Le procureur et la juge pourront chanter :
"Nous étions deux amis et Fadette m’aimait..."


âne debout 25/10/2010 18:43



Faut dire
Qu'on ne nous apprend pas
A se méfier de tout



Dr WO 24/10/2010 17:30


On se demande qui va payer la facture.
Dr WO


âne debout 24/10/2010 20:46



J'ai une petite idée. Et ça ne me plait qu'à moitié.



Carlus 24/10/2010 15:01


Pas match nul, mais délocalisation nécessaire. L'un est un copain du pouvoir et ami personnel de Chirac. L'autre écrit un bouquin affirmant que le pouvoir veut l'abattre.
Peut-on confier à une juge chargée d'instruire à charge ET A DECHARGE, une affaire concernant des gens dont elle dit qu'ils veulent l'abattre ?
Ca risque de tourner à la vendetta, non ?
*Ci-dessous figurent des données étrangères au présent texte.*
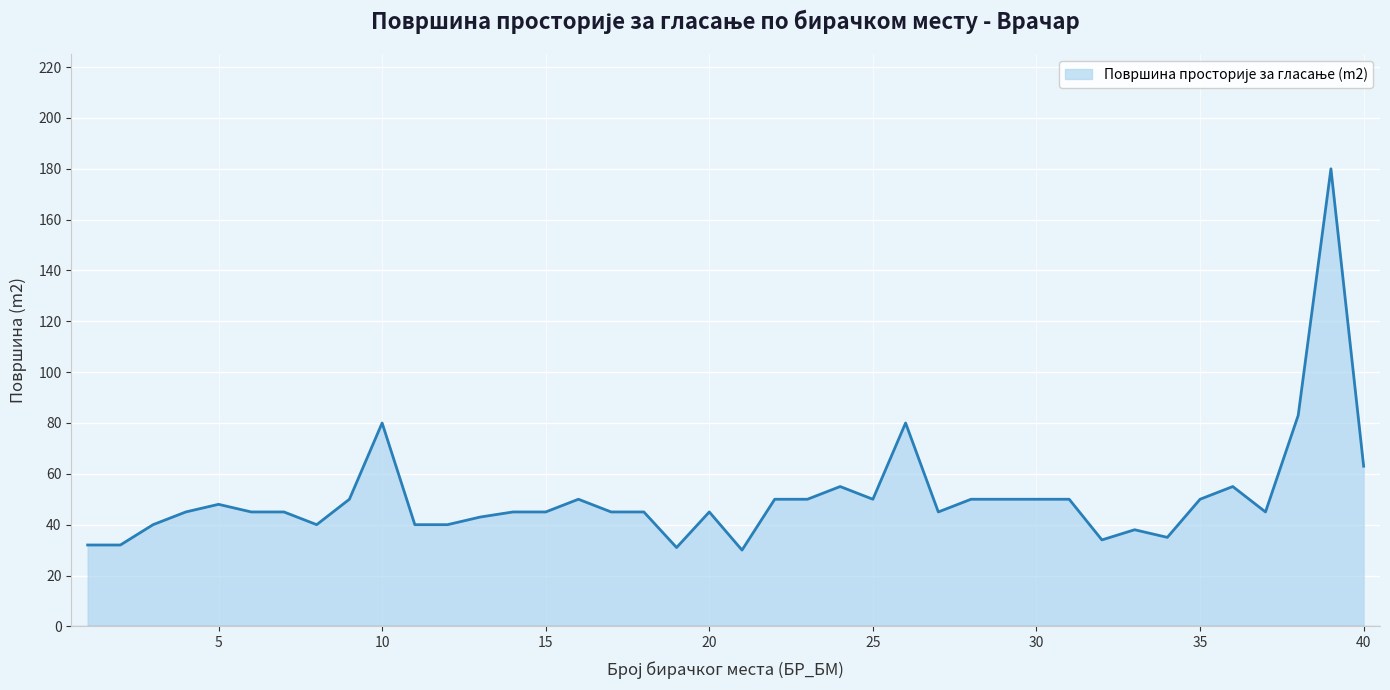

What is the smallest value displayed?

30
âne debout 24/10/2010 17:01



Oui, peut-être, alors il faut dépayser tous les dossiers, y compris les différentes enquêtes préliminaires confiées au procureur Courroye. Je crains juste que ce ne soit un peu tard
: Courroye a dû border les dossiers afin de ne transmettre que ce qu'il voudra bien.



Carlus 23/10/2010 23:02


Conclusion : l'un pense qu'on peut violer le secret de l'instruction mais pas celui des sources des journalistes et l'autre pense qu'on peut violer le secret des sources des journalistes et pas
celui de l'instruction.

Ceci dit, ni l'un ni l'autre ne paraissent impartiaux : l'un soutient le pouvoir, l'autre rêve d'en découdre avec lui !


âne debout 24/10/2010 13:52



Donc, pour toi, match nul ?



Pangloss 23/10/2010 13:07


Résultat des courses: on écrit un bouquin qui -je le parie- délaye en deux cents pages ce qui pourrait tenir en deux.


âne debout 23/10/2010 18:35



C'est possible. Mais en tous cas, le proc continue sans vergogne à bloquer l'enquête qui pourrait nuire à certains.